Will the PM be successful in solving NZ’s lack of capital investment? Can they increase productivity by relying on foreign savings? No way. Should Luxon or Willis care to do some economics, rather than personnel management, they should read, “Foreign savings: No gain, some pain”, by Berkeley economist Barry Eichengreen, which states “Foreign finance does not appear to be the cure for countries with low domestic savings.”
For 10 years, former Finance Minister Sir Roger Douglas and I wrote articles that we handed to National and ACT on how to increase domestic savings in NZ. The articles touted mandatory savings schemes like the ones in Australia (for superannuation) and Singapore (for healthcare and super).
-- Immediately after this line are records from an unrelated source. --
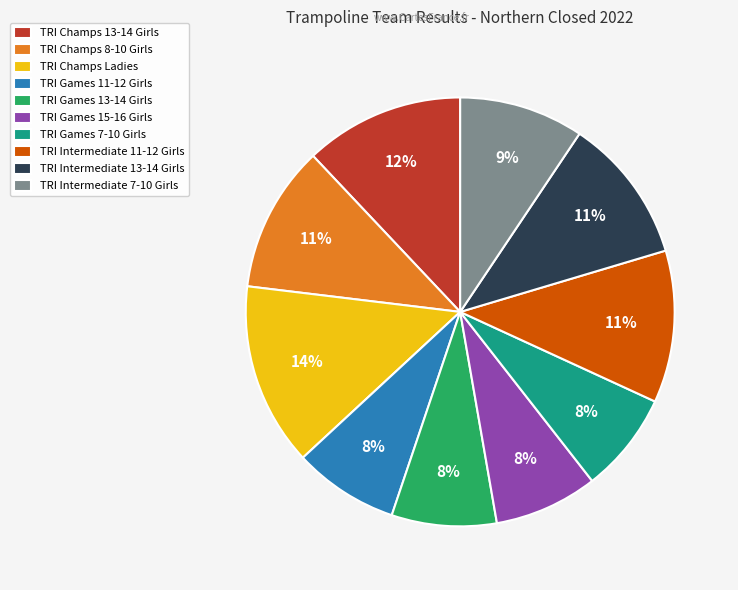

Combined, do TRI Games 11-12 Girls and TRI Games 7-10 Girls account for over 50%?

No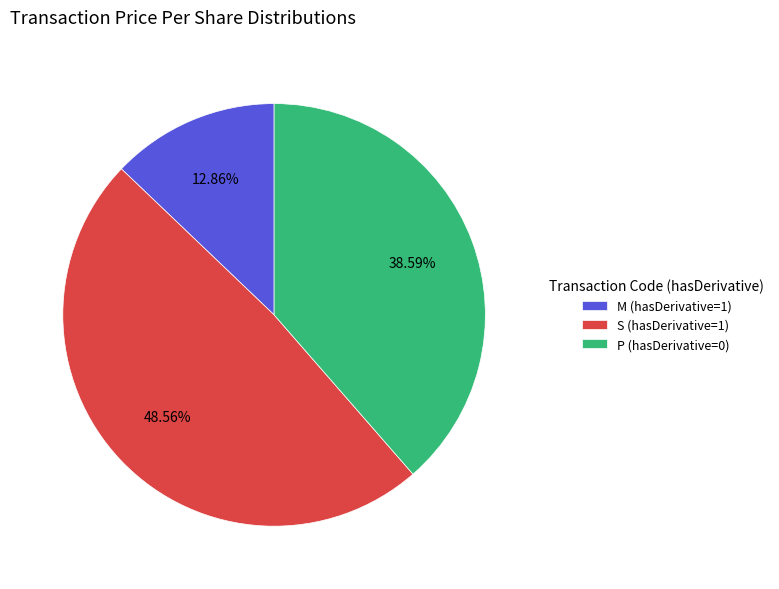

What is the largest slice in the pie chart?

S (hasDerivative=1)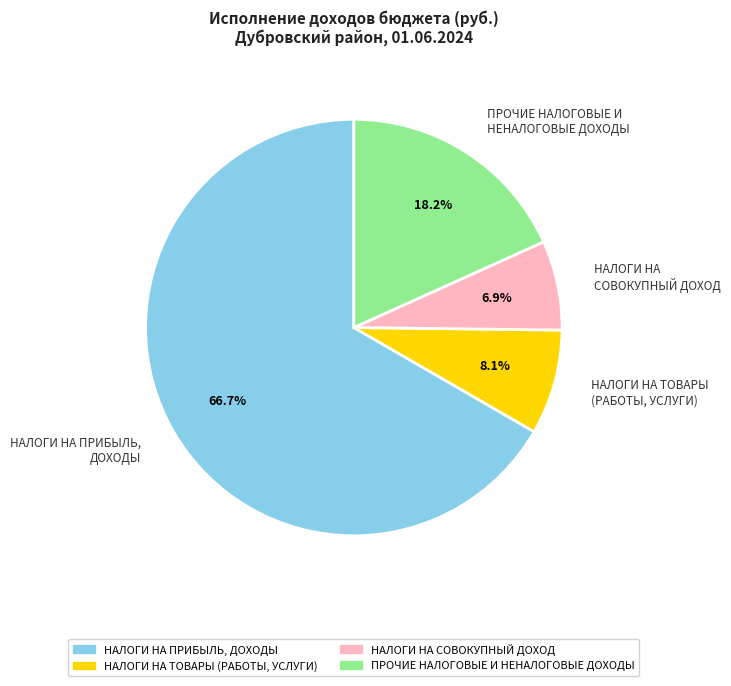

Is it true that НАЛОГИ НА СОВОКУПНЫЙ ДОХОД is 7% of the pie?

True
To say the Nats and ACT spat on those articles is an understatement. Now the PM says he wants NZ to be like Singapore, with tons of investment. But the entire Singapore model is built on mandatory savings accounts, which both Luxon and Willis personally hate.
National’s leader and finance minister have become hot air, all talk, no delivery and shallow slogans. None of their proposals have been worked through. None add up. What were they both doing for six years in opposition? Why didn’t they implement a plan to put the economy on a more solid footing back in 2023 when they won the election?